The George Brett Case has been appealed to the 7th Circuit and will not stand. It is the first case in the History of the USPQ that a Judge (Coar) Found "No likelyhood of confusion as between the parties use of the contested mark, then went on to cancel the plaintiff's mark based upon "likelyhood of confusion"!

Boris Umansky

Please note that I have allowed the above comment by Leo Stoller to be posted in full and without any editing on my part. For purposes of fairness, if anyone from George Brett's camp, or anyone else with a position regarding this case, has a relevant comment, please feel free to post it.

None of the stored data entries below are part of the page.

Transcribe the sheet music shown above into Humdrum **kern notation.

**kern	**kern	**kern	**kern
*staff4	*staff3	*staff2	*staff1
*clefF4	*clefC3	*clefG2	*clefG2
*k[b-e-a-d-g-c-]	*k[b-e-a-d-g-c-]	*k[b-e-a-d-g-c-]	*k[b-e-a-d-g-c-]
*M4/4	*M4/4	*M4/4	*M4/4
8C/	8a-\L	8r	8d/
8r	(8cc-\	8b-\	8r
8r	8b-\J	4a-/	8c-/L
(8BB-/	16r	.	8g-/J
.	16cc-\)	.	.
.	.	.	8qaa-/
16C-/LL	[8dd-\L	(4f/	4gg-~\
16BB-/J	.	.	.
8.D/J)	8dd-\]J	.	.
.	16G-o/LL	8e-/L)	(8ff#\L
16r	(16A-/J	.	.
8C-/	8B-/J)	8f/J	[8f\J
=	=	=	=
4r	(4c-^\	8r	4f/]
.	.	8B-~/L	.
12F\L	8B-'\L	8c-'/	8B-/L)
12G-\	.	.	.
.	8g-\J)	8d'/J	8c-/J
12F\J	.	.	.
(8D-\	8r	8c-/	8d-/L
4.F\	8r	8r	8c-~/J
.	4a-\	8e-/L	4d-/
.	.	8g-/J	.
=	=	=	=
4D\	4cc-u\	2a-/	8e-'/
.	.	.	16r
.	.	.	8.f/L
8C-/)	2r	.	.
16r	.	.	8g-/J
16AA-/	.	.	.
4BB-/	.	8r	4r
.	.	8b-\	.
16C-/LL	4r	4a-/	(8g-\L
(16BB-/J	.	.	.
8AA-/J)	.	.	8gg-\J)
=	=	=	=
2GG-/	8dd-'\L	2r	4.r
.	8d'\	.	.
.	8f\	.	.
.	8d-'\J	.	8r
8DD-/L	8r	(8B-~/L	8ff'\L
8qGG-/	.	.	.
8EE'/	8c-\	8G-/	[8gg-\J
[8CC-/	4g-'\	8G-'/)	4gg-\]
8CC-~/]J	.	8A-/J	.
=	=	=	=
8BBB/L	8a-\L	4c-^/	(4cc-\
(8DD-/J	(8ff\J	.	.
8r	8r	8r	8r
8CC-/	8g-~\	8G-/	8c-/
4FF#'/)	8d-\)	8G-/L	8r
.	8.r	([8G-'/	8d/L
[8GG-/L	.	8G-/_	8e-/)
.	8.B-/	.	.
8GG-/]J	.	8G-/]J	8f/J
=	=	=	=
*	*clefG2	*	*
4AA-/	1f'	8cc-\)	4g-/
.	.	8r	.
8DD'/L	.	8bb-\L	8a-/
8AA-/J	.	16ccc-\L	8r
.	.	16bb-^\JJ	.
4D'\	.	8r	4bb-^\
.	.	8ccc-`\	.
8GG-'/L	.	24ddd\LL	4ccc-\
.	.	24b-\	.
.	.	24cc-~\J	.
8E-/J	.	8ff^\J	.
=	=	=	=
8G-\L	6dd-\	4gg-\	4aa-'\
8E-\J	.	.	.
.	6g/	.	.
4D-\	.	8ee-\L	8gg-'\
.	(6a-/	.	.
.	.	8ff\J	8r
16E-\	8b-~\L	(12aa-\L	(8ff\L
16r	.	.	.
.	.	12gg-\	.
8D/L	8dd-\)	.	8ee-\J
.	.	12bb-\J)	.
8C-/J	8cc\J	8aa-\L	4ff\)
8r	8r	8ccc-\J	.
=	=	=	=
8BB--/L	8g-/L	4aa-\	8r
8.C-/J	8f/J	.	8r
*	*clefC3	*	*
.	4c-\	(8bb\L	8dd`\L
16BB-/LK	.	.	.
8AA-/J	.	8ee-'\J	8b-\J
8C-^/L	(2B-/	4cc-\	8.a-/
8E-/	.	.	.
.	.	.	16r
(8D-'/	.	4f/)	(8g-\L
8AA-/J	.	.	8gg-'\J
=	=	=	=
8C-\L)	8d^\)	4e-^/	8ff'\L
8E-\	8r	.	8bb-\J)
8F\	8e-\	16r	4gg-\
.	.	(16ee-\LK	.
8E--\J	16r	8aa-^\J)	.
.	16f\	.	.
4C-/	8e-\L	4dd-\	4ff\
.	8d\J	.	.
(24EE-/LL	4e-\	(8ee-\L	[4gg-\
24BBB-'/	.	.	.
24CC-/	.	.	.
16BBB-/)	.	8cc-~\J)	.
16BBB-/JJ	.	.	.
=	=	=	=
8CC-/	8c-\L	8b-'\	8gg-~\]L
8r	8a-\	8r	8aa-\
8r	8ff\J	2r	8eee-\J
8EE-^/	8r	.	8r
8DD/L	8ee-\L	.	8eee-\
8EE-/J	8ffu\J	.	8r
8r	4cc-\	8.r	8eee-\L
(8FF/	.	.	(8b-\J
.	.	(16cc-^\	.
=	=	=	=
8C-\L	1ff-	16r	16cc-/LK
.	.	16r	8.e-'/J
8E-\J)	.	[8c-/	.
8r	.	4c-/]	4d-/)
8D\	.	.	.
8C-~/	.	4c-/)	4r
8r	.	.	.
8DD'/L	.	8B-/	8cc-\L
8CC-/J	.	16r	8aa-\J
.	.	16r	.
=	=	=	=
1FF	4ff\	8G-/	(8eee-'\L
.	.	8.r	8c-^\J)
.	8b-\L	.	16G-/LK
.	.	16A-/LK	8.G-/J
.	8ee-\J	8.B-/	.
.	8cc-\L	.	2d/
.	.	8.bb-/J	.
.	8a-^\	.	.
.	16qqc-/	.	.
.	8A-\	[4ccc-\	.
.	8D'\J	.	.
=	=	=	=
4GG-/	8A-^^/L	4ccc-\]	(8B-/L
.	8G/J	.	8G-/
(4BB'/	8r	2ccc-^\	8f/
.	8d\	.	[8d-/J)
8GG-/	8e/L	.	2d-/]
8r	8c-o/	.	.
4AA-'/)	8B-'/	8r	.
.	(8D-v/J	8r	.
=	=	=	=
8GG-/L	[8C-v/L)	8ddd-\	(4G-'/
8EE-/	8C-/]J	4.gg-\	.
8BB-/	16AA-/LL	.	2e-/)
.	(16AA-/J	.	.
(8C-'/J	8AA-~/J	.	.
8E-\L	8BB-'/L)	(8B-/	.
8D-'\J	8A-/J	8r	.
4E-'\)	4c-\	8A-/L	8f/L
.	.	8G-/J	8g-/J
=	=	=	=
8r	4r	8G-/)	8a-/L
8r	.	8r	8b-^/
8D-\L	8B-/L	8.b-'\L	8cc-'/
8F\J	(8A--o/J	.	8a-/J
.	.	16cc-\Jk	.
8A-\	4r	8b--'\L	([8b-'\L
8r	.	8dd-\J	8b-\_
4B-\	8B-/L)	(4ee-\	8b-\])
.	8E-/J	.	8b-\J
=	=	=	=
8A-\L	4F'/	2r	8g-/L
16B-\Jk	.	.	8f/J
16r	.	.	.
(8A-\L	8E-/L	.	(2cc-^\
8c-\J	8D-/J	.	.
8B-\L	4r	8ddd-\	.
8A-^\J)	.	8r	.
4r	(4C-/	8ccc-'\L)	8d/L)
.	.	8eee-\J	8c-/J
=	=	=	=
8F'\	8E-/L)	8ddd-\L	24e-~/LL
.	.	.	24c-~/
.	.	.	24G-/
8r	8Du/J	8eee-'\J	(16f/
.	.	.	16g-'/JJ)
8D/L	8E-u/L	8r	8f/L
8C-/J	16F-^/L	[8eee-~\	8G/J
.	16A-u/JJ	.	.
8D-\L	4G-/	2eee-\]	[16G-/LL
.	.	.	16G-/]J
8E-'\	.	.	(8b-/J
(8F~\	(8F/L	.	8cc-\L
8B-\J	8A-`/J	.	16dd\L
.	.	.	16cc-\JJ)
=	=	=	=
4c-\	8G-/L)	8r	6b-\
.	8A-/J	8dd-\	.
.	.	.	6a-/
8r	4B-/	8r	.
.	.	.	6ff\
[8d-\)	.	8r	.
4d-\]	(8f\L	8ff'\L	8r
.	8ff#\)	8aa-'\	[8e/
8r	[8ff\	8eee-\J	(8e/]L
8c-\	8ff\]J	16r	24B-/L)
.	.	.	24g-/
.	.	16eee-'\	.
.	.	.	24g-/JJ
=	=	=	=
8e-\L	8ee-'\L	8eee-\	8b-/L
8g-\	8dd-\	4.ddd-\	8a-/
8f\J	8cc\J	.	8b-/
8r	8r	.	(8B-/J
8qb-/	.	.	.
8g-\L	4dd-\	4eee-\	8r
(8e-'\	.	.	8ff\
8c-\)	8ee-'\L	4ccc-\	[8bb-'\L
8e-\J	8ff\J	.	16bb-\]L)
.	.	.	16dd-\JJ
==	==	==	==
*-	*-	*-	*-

Lance Johnson (counsel for Pure Fishing)

All 35 of Stoller's STEALTH marks were cancelled by Judge Lindberg in the Pure Fishing decision dated October 4, 2006. The USPTO has indicated that they will await the outcome of the 7th Circuit Appeal before they officially cancel the registrations. Stoller's brief on appeal is due January 17, 2007.
The injunction against any new lawsuits or oppositions is, however, in effect against Mr. Stoller.
The bankruptcy trustee has been granted authority to act as the sole shareholder for Stoller's corporate entities and is unlikely to be filing any unsupported oppositions in the near future for those entities. To date, Mr. Stoller has not provided any documents or records that would suggest that any of those companies own, or have owned, any bona fide trademark rights.
In the bankruptcy case, Stoller has asserted a blanket claim of 5th Amendment rights against self incrimination and has refused to provide the trustee or creditors with any information regarding his financial estate.